(Extracted data entries)
· · ·

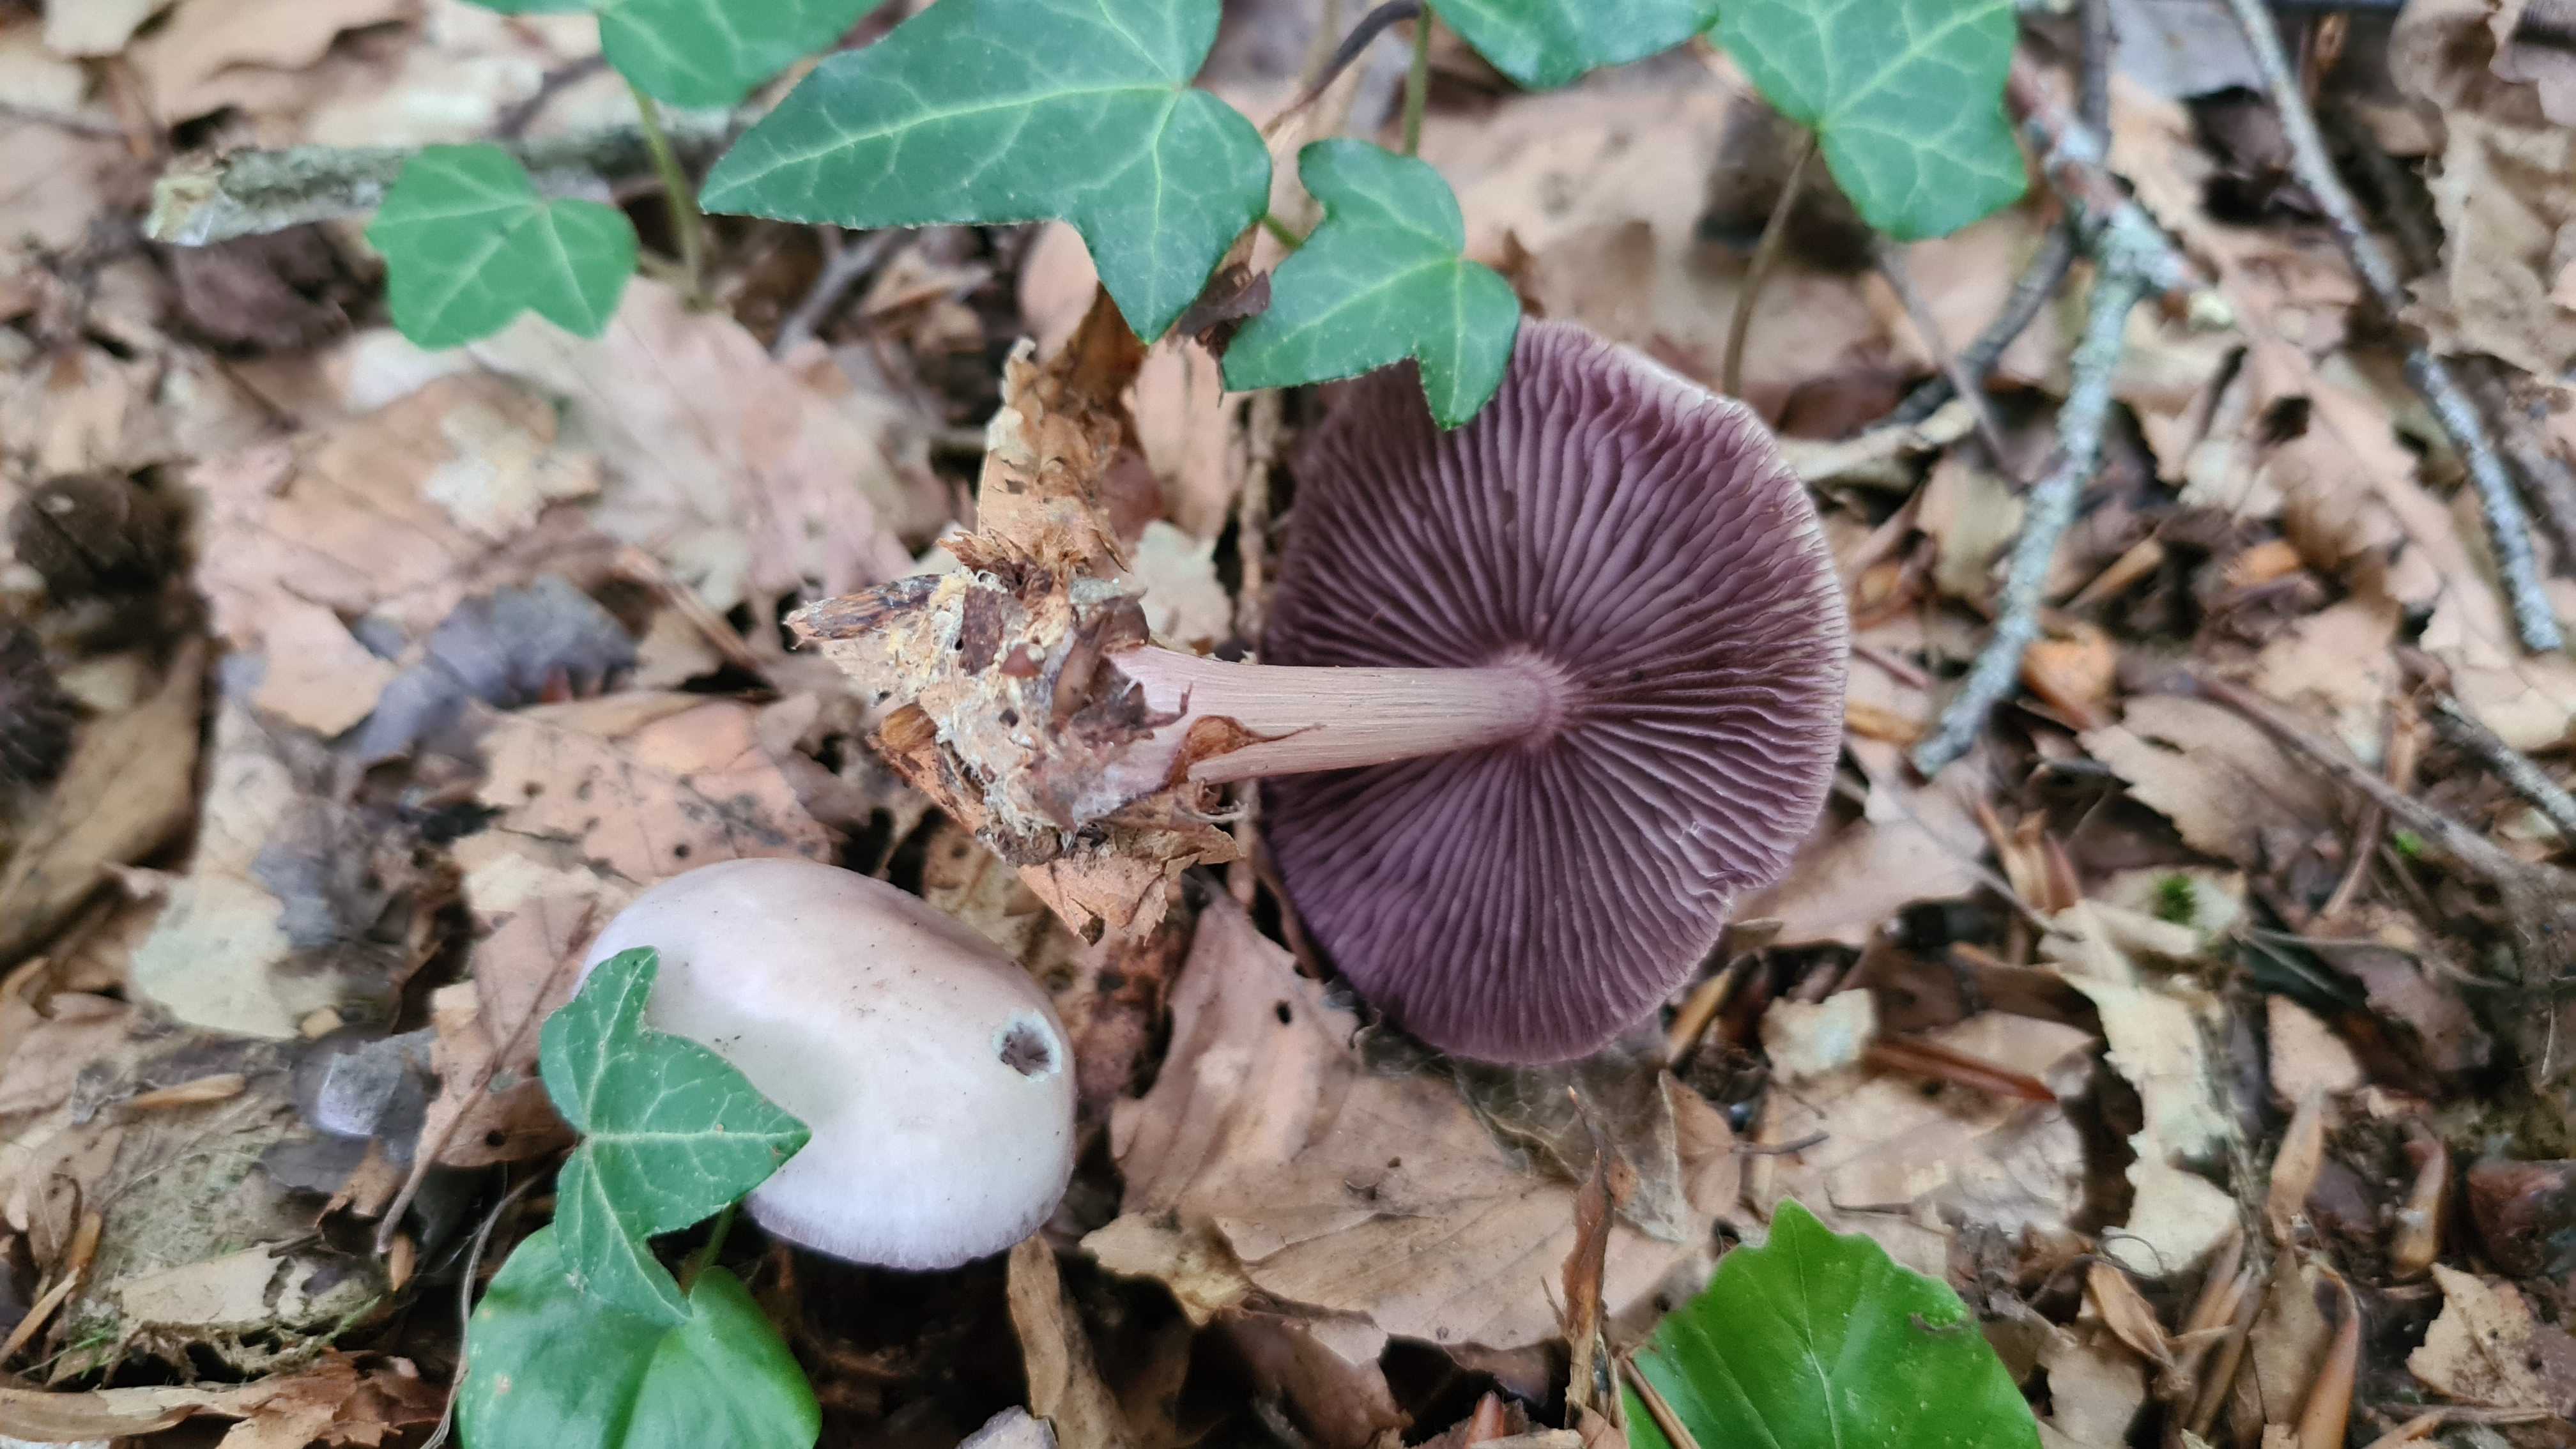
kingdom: Fungi
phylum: Basidiomycota
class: Agaricomycetes
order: Agaricales
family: Mycenaceae
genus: Mycena
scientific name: Mycena pelianthina
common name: mørkbladet huesvamp
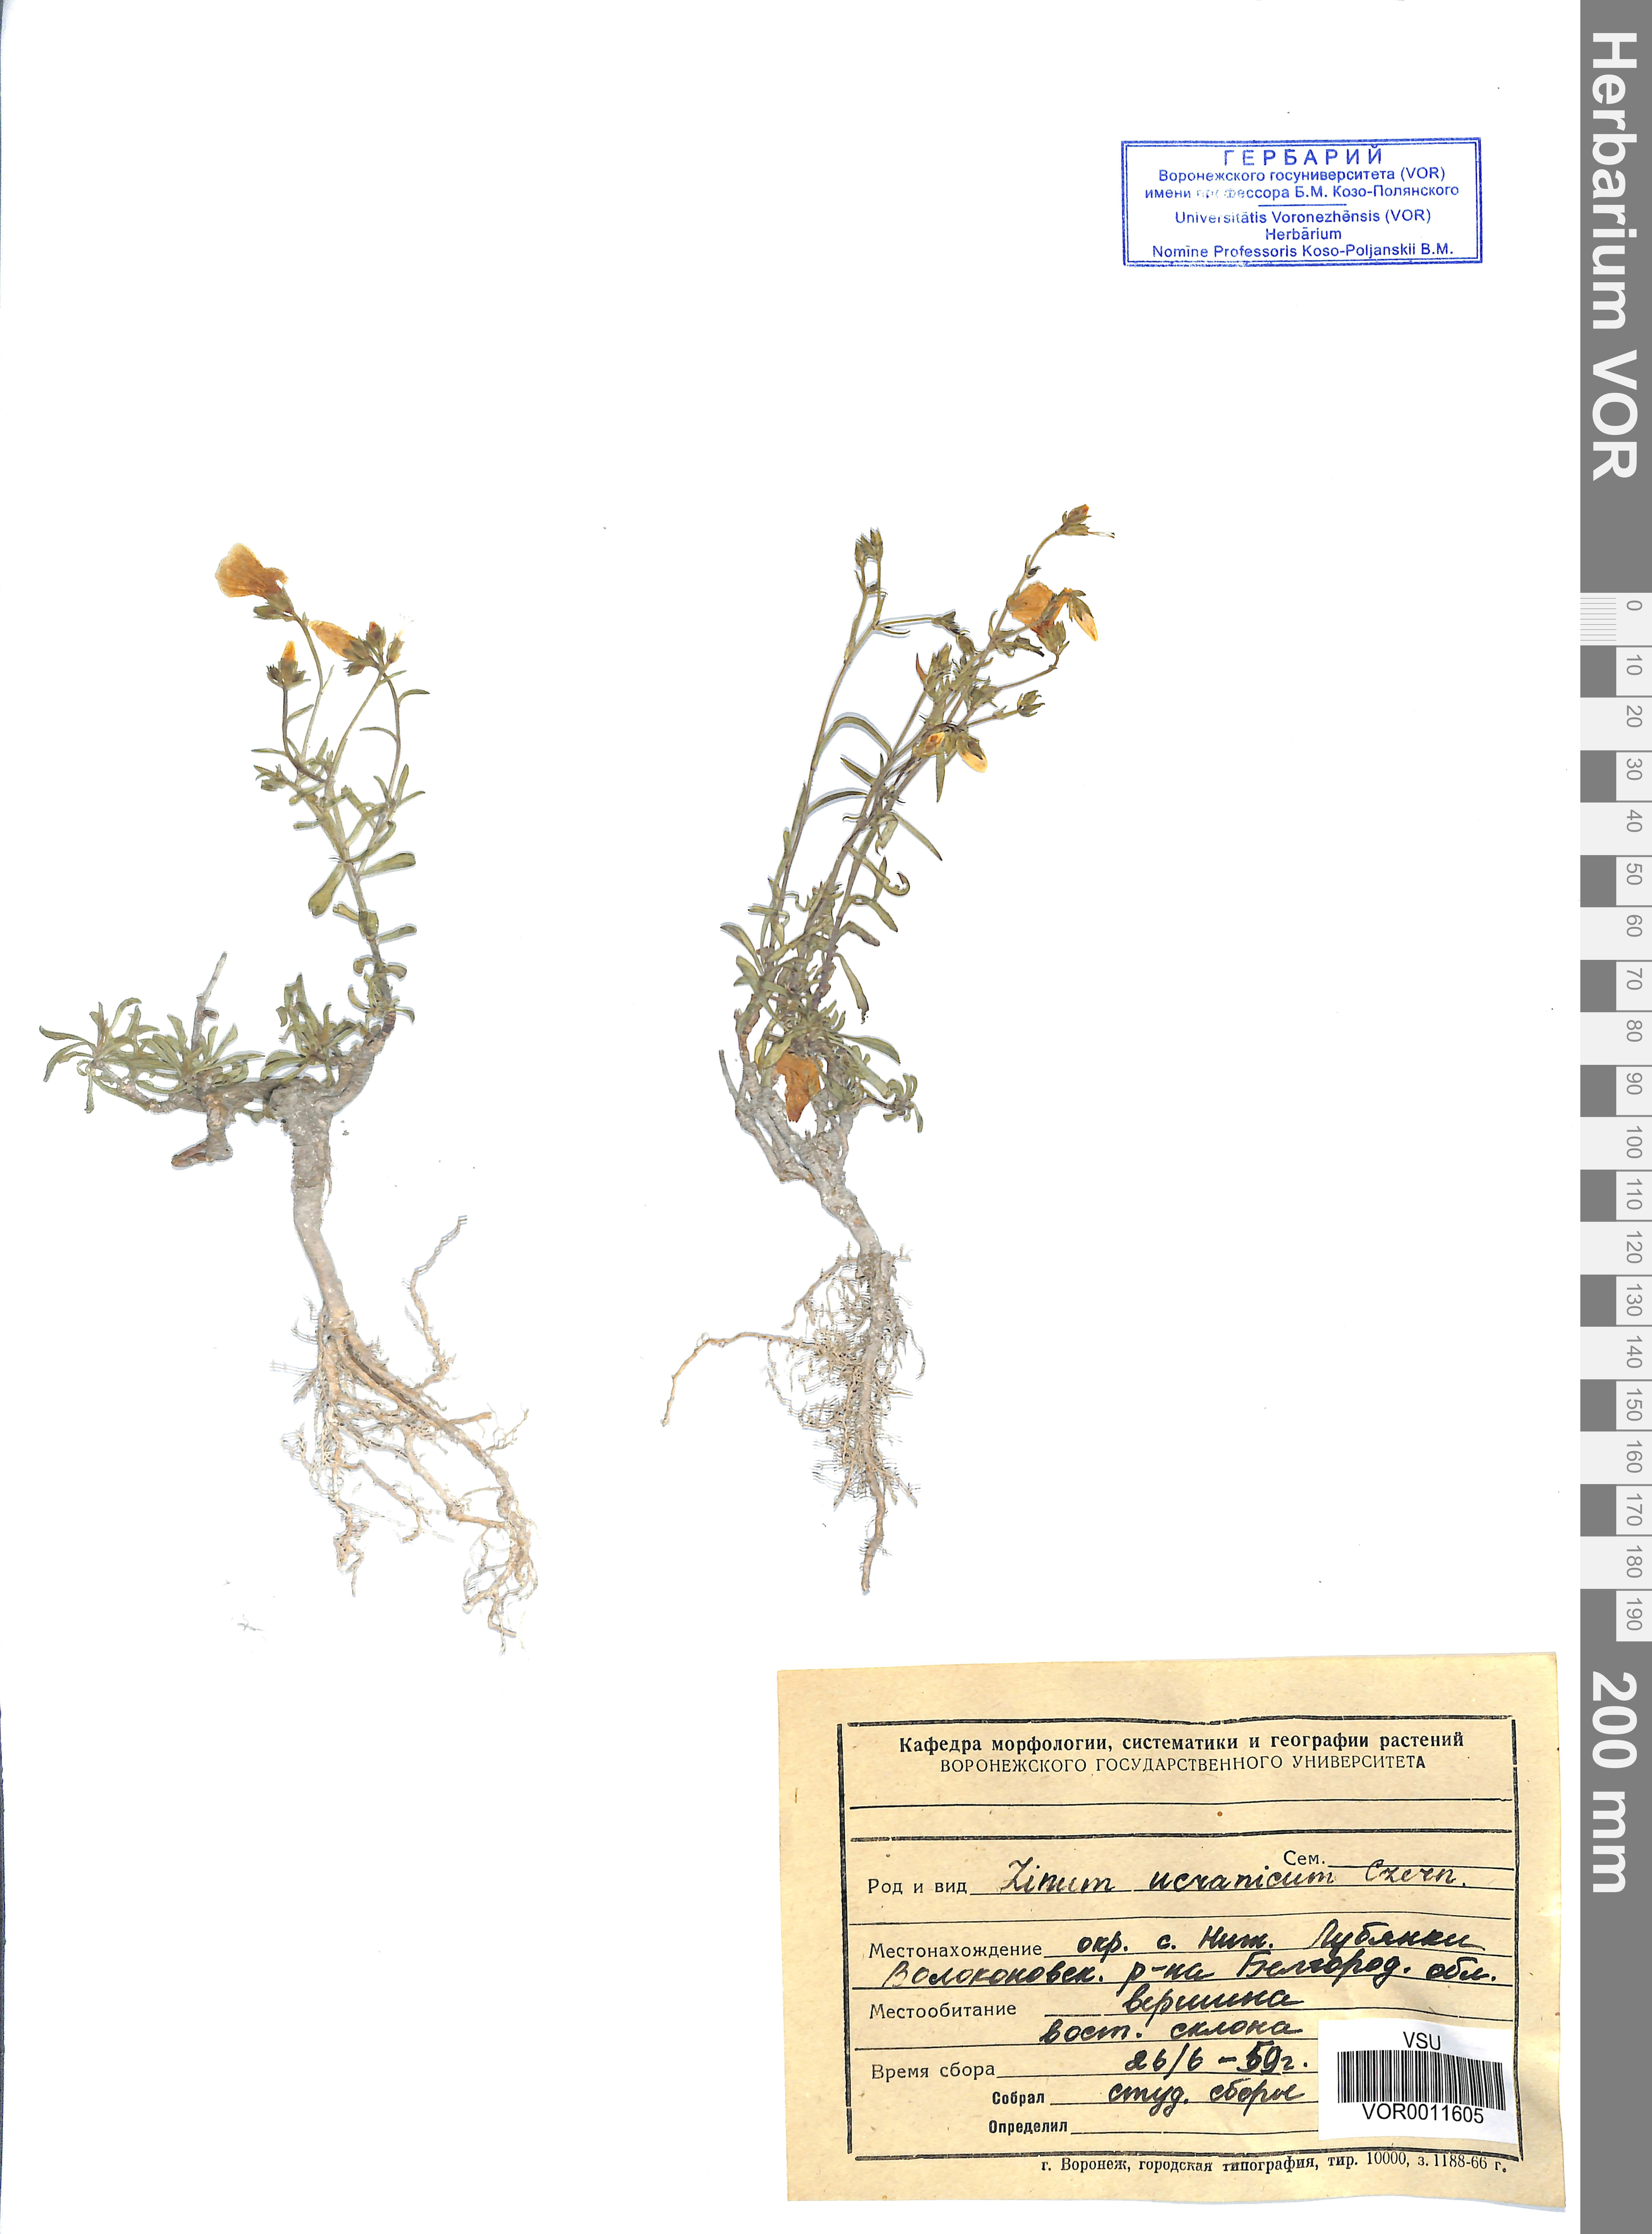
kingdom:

· · ·

**To be done**
Copy out the naming lines of every entry word for word, from kingdom through common name, and leave the pictures out.

**Solution to the problem**
kingdom: Fungi
phylum: Basidiomycota
class: Agaricomycetes
order: Agaricales
family: Mycenaceae
genus: Mycena
scientific name: Mycena pelianthina
common name: mørkbladet huesvamp
kingdom:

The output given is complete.